黒木陽子の「私はこんな海外ドラマを見てきた」
vol.25 身につまされるだけが人生か

『シリコンバレー』
シリコンバレーのあんまりいけてないプログラマーが、そうとは知らず金になるアルゴリズムを実装したアプリを作る。勤め先である巨大なIT企業にそのプログラムを大金で売って億万長者になるか、それともお金を出してくれるという投資会社から資金を得て起業するか?という選択から、物語がスタート。もちろんドラマなもんで新しい会社を立ち上げる方を選んだ主人公と仲間たちは、ライバル大企業やお金や妬みやら資本金や特許やお金や裁判やらの大波はげしいIT業界で頑張っていこうとするのだった。
(2014年〜アメリカHBO)

いま、私のイチオシです。

なんと言いますのか、もう、私も自分を見つめ過ぎるほど見つめすぎた年齢になって来たもんで「若いエネルギーで頑張っちゃったら、えらい会長とかに認められて、やっぱり伝わるのは誠意だよね!」というドラマは、ちょっともう辛いのです。
それよりも、お金や人間関係、お金・・・。「ああ。夢だけじゃ食べていけまへんがな」そんな身につまされるようなものの方がホッとするんです。しかし、身につまされるけど「夢がなければ光はない」というのがちょっと感じられるような。ちょっとご都合が良い身につまされるものがいいんです。(13回でご紹介した『グッド・ワイフ』も、そうでした。)

「あ〜お金ってヒリヒリするぅ〜」

しかもドラマなのが良い。
映画だと2時間の尺に金銭面の危機が多くて2発くらいしか来ませんし、勇気やガッツで乗り切って、あとはめでたしめでたし、となるわけですが。こっちは連続ドラマ。

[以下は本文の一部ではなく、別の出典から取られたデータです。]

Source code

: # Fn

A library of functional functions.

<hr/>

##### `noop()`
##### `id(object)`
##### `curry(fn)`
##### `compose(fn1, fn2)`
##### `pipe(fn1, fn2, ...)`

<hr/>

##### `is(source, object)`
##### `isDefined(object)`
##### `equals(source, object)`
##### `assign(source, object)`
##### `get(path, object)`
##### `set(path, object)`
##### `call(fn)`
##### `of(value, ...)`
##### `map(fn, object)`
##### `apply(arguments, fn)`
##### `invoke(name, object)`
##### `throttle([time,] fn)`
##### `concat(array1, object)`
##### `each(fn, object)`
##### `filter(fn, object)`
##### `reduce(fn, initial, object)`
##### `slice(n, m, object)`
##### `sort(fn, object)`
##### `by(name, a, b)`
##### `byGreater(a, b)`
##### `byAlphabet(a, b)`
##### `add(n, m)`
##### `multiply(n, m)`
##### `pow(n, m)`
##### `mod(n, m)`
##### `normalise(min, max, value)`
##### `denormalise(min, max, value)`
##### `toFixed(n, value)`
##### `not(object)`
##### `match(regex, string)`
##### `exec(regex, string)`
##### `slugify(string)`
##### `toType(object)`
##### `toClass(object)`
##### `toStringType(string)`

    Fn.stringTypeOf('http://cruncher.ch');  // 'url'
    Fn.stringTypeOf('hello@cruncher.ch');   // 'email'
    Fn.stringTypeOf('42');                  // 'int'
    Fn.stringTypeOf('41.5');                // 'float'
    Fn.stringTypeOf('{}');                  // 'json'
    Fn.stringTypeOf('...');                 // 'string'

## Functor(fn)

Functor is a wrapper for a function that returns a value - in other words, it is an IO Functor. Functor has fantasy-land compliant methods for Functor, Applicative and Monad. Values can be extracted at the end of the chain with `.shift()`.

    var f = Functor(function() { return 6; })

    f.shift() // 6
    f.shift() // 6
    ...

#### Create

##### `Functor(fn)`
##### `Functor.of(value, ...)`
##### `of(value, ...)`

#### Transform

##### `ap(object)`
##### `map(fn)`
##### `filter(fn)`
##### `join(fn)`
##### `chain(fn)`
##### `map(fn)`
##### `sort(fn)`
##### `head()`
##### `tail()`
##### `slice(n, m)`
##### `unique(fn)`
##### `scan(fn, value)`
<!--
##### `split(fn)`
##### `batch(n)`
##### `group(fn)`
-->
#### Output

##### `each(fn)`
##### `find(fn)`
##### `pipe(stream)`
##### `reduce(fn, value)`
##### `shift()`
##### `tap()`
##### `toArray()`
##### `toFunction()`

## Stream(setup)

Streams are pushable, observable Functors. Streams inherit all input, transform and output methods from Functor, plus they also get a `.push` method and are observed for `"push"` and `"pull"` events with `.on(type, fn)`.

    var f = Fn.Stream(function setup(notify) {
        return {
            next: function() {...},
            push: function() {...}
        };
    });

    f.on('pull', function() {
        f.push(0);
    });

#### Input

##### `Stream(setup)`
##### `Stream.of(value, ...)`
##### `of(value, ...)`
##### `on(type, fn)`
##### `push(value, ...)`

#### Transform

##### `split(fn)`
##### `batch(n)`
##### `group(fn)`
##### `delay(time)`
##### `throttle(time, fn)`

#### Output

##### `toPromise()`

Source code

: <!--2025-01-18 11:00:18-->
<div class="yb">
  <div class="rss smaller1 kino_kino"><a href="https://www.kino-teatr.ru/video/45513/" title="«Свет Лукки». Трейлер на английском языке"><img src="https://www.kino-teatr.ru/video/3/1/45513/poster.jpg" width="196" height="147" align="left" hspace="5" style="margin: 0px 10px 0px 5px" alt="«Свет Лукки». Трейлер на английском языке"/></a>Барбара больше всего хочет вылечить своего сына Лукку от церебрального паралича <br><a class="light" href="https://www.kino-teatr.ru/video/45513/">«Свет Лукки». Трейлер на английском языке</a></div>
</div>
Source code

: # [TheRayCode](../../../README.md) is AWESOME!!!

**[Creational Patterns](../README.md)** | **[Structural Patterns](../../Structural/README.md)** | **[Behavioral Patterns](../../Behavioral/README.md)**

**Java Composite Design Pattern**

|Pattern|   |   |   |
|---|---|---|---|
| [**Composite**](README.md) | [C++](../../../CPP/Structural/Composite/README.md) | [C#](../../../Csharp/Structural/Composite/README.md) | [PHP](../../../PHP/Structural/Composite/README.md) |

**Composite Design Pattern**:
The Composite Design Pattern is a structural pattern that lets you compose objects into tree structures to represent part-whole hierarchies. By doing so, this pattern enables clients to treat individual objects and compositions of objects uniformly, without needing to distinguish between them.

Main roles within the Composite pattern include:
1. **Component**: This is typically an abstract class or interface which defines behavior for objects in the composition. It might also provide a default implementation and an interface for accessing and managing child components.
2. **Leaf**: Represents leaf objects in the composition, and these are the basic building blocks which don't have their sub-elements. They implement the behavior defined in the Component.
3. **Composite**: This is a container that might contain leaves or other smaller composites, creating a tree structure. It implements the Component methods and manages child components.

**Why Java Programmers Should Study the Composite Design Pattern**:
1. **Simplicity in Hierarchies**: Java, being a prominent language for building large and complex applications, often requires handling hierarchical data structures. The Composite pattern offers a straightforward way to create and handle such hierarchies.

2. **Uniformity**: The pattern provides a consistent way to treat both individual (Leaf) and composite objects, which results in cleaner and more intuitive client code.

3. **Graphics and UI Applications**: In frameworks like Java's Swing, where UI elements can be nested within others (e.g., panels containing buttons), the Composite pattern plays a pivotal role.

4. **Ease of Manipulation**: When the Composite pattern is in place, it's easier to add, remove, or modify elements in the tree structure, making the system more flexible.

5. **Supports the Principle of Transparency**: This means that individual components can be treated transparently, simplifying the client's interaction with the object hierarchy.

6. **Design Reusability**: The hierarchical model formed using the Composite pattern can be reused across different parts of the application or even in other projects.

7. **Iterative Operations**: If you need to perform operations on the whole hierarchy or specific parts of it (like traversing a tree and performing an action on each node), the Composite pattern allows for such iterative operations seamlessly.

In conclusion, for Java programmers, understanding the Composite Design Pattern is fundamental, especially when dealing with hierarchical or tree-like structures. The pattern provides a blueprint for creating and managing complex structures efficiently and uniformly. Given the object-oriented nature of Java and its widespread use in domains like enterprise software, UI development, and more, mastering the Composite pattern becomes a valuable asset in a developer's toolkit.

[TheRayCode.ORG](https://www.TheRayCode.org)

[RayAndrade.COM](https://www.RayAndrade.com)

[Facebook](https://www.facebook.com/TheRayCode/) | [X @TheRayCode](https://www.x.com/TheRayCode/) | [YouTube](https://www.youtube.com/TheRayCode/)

金銭面の危機が次々と訪れ、毎回「ああもうだめだ、会社が潰れる・・・」ってなるという。
さらに、金銭面だけでなくて、色々としょっぱい人間関係の危機とか作った製品の一般層と専門家との評価の乖離、とか。
本当に、身につまされるんですけれども。
でも、根底に友情だとか、夢だとか、ものづくり(って言わないんですかね、プログラムは)への愛情なんかが、1シーズンに1回か2回くらい、たま〜に危機を救ってくれるようになっていて、それが良いんですよ。

あと、主人公のパッション温度が低いのがいい。

海外ドラマを敬遠される方には、アメリカのドラマって「ハ〜イ!マイク!」「オッケー!今日もジェットコースターだぜ!」という肉食系ばかり出てくるドラマか、「パパ、ごめんなさい」「いいのさ、リサ、パパが間違ってたんだ。愛してる」「知ってるわ」「ハハハハハ」というファミリー命ドラマばっかり。ジャパニーズ文化圏で育ったもんで・・・ちょっとねー。という方が多いのかもしれない。(知らんけど)

今回の『シリコンバレー』は、そんな、「アメリカ文化なじまへんわ〜」と敬遠している人に是非見て欲しい。

Appleとか、Googleとか、キラキラしたCEOがろくろを回しながらキラキラした未来を話す・・・
「かっこいい。素敵や」て思うのと「ちょっと胡散臭い」って思っているのが半々。でもまあ、そんな風には所詮なれませんしね。ヘッヘヘッヘへへッへへ
そんな主人公が、胃を痛めながら起業していく姿は、ほんまに応援したくなるはずです!

(注)ドラマの中に「アルゴリズム」「ベンチャーキャピタル」「コーディング」いろいろIT業界用語がいっぱい出て来て知ったようになってこの文章でも使っていますが、本当のところはよくわかっていません。アルゴリズムとプログラムの違いってなんだ?